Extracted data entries
---

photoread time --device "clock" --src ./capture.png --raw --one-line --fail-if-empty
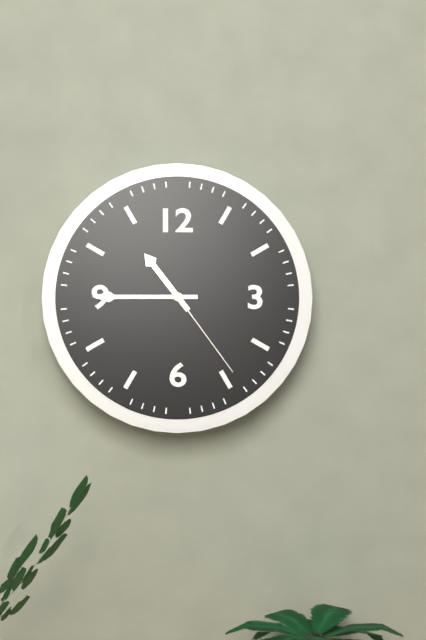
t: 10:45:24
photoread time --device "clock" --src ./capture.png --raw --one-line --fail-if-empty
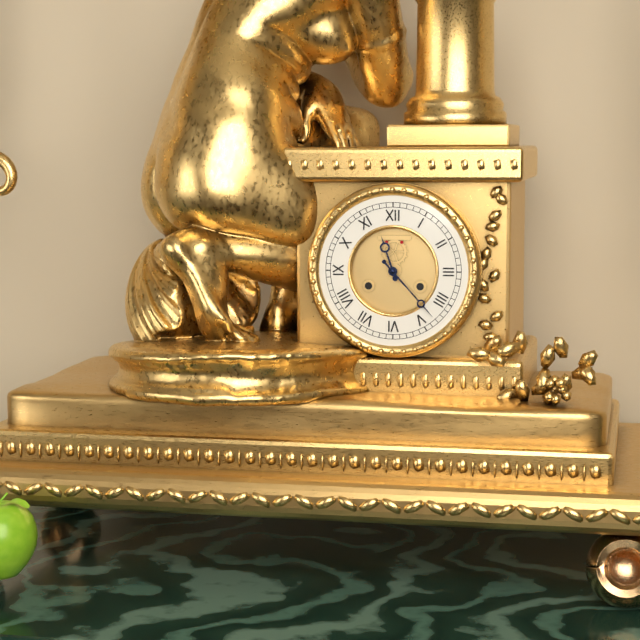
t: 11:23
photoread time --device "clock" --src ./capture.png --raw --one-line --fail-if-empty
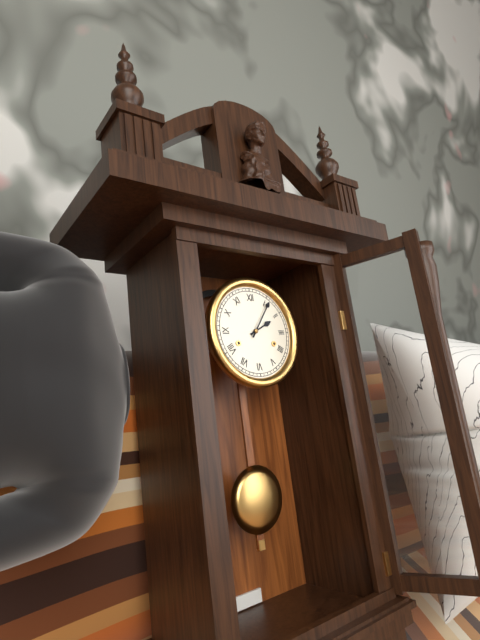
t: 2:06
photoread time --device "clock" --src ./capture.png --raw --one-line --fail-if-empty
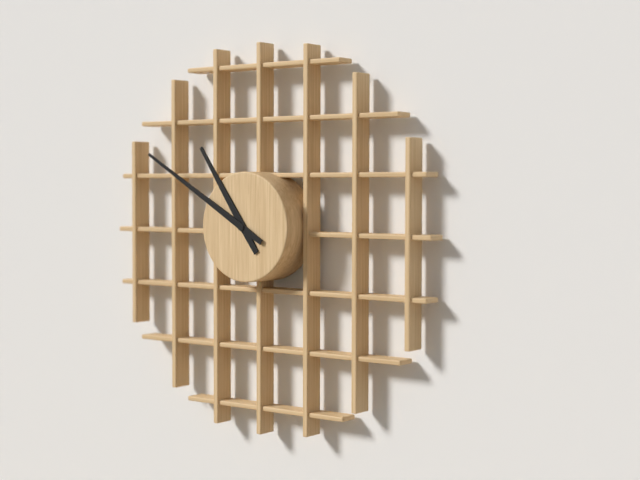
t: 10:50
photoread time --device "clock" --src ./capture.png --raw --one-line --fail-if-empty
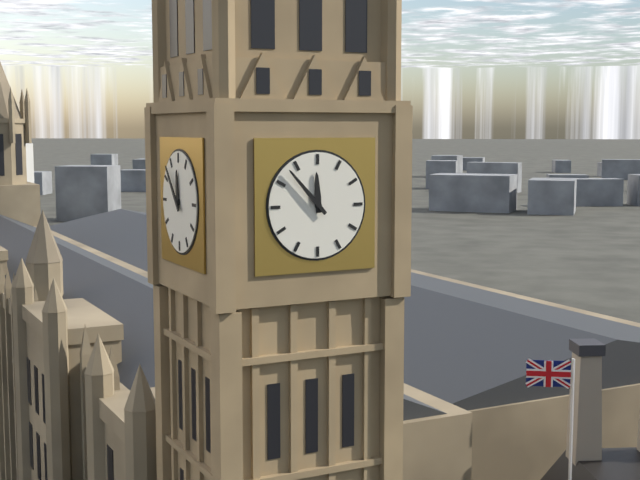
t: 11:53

---

## Exercise details
Copy every line of the records above word for word, leaving out the pictures.

## Full solution
photoread time --device "clock" --src ./capture.png --raw --one-line --fail-if-empty
t: 10:45:24
photoread time --device "clock" --src ./capture.png --raw --one-line --fail-if-empty
t: 11:23
photoread time --device "clock" --src ./capture.png --raw --one-line --fail-if-empty
t: 2:06
photoread time --device "clock" --src ./capture.png --raw --one-line --fail-if-empty
t: 10:50
photoread time --device "clock" --src ./capture.png --raw --one-line --fail-if-empty
t: 11:53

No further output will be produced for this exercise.